Current mortgage rates for January 21, 2022: rates are increasing
Some closely watched mortgage rates are now higher today. Both 15-year and 30-year fixed mortgage rates increased slightly. The average rate of the most common type of variable rate mortgage, the 5/1 variable rate mortgage, also rose. Mortgage interest rates are never set in stone, but interest rates are at historic lows. If you’re considering financing a home, now might be the time to lock in a fixed rate. Before buying a home, remember to consider your personal needs and financial situation, and speak with various lenders to find the right one for you.
30 Year Fixed Rate Mortgages
For a 30-year fixed-rate mortgage, the average rate you’ll pay is 3.67%, up 16 basis points from seven days ago. (One basis point equals 0.01%.) The most commonly used loan term is a 30-year fixed mortgage. A 30 year fixed rate mortgage will usually have a lower monthly payment than a 15 year one, but usually a higher interest rate. You won’t be able to pay off your home as quickly and you’ll pay more interest over time, but a 30-year fixed rate mortgage is a good option if you’re looking to minimize your monthly payment.
15-year fixed rate mortgages
The average rate for a 15-year fixed mortgage is 3.02%, an increase of 19 basis points from seven days ago. Compared to a 30-year fixed mortgage, a 15-year fixed mortgage with the same loan value and interest rate will have a higher monthly payment. However, if you can afford the monthly payments, a 15-year loan has several advantages. You will most likely get a lower interest rate and pay less interest in total because you are paying off your mortgage much faster.
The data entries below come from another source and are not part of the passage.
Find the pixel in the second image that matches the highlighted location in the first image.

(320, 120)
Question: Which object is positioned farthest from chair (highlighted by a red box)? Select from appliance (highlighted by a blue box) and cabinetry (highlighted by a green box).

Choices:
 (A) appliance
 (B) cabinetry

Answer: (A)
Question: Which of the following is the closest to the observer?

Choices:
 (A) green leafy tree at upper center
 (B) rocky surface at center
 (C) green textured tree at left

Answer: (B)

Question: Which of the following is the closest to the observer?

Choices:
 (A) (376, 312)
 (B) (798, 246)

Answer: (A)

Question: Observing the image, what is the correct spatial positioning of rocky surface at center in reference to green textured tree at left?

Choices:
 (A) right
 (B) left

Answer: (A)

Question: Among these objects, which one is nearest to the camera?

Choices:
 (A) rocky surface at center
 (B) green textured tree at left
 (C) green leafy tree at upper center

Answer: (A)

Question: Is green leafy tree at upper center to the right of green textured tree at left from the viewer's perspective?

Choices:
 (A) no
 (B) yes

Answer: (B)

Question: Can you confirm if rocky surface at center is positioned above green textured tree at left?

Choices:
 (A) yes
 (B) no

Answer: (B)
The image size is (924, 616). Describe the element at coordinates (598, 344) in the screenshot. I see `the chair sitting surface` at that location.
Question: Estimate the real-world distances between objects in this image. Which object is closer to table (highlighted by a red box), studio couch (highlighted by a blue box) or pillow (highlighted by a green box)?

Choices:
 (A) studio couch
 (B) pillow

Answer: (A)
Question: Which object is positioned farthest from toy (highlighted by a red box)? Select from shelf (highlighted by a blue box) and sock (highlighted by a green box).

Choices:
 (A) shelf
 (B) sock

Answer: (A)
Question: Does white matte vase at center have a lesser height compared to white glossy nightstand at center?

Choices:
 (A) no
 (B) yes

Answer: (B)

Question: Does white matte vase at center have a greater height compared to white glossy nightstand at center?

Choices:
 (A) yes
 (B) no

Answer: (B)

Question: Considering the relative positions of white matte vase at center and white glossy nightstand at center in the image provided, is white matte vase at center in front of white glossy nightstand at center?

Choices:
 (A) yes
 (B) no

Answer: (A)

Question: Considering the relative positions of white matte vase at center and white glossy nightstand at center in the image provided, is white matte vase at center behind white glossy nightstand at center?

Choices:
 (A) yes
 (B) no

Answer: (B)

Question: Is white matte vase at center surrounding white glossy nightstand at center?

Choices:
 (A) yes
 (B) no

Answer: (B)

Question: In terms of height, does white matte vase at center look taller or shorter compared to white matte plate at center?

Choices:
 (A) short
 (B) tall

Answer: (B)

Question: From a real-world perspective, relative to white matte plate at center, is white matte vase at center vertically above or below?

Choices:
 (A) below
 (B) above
5/1 Adjustable Rate Mortgages
A 5/1 adjustable rate home loan has an average rate of 3.68%, an addition of 17 basis points from last week. For the first five years, you’ll typically get a lower interest rate with a 5/1 variable rate mortgage compared to a 30-year fixed mortgage. But because the rate adjusts to the market rate, you might end up paying more after that time, as described in your loan terms. For this reason, an adjustable rate mortgage can be a good option if you plan to sell or refinance your home before the rate changes. Otherwise, market fluctuations mean your interest rate could be much higher once the rate is adjusted.
Mortgage Rate Trends
We use information collected by Bankrate, which is owned by the same parent company as CNET, to track changes in rates over time. This table summarizes the average rates offered by lenders across the country:
Today’s Mortgage Interest Rates
|term of the loan||Daily rate||Last week||Change|
|30-year mortgage rate||3.67%||3.51%||+0.16|
|Fixed rate over 15 years||3.02%||2.83%||+0.19|
|30-year jumbo mortgage rate||2.78%||2.75%||+0.03|
|30-year mortgage refinance rate||3.65%||3.51%||+0.14|
Rates exact as of January 21, 2022.
How to Find Custom Mortgage Rates
You can get a personalized mortgage rate by connecting with your local mortgage broker or using an online calculator. When looking at mortgage rates, consider your goals and current financial situation. A range of factors, including your down payment, credit score, loan-to-value ratio, and debt-to-income ratio, will all affect your mortgage rate. Having a higher credit score, larger down payment, low DTI, low LTV, or any combination of these factors can help you get a lower interest rate. Besides the mortgage rate, other factors, including closing costs, fees, discount points and taxes, can also affect the cost of your home. You should shop around with multiple lenders – for example, credit unions and online lenders in addition to local and national banks – in order to get a mortgage that’s best for you.
How does the loan term affect my mortgage?
One important thing to keep in mind when choosing a mortgage is the term of the loan or the payment schedule. The most common loan terms are 15 and 30 years, although there are also 10, 20 and 40 year mortgages. Mortgages are further divided into fixed rate and variable rate mortgages. For fixed rate mortgages, interest rates are fixed for the term of the loan. Unlike a fixed rate mortgage, interest rates on an adjustable rate mortgage are only the same for a certain amount of time (usually five, seven or 10 years). After that, the rate changes every year according to the market rate.
When deciding between a fixed rate and variable rate mortgage, you need to consider how long you plan to stay in your home. If you plan to stay in a new home for the long term, fixed rate mortgages may be the best option. While variable rate mortgages may offer lower interest rates initially, fixed rate mortgages are more stable over time. If you don’t plan to keep your new home for more than three to 10 years, an adjustable rate mortgage may give you a better deal. The best loan term is entirely up to your situation and goals, so be sure to consider what’s important to you when choosing a mortgage.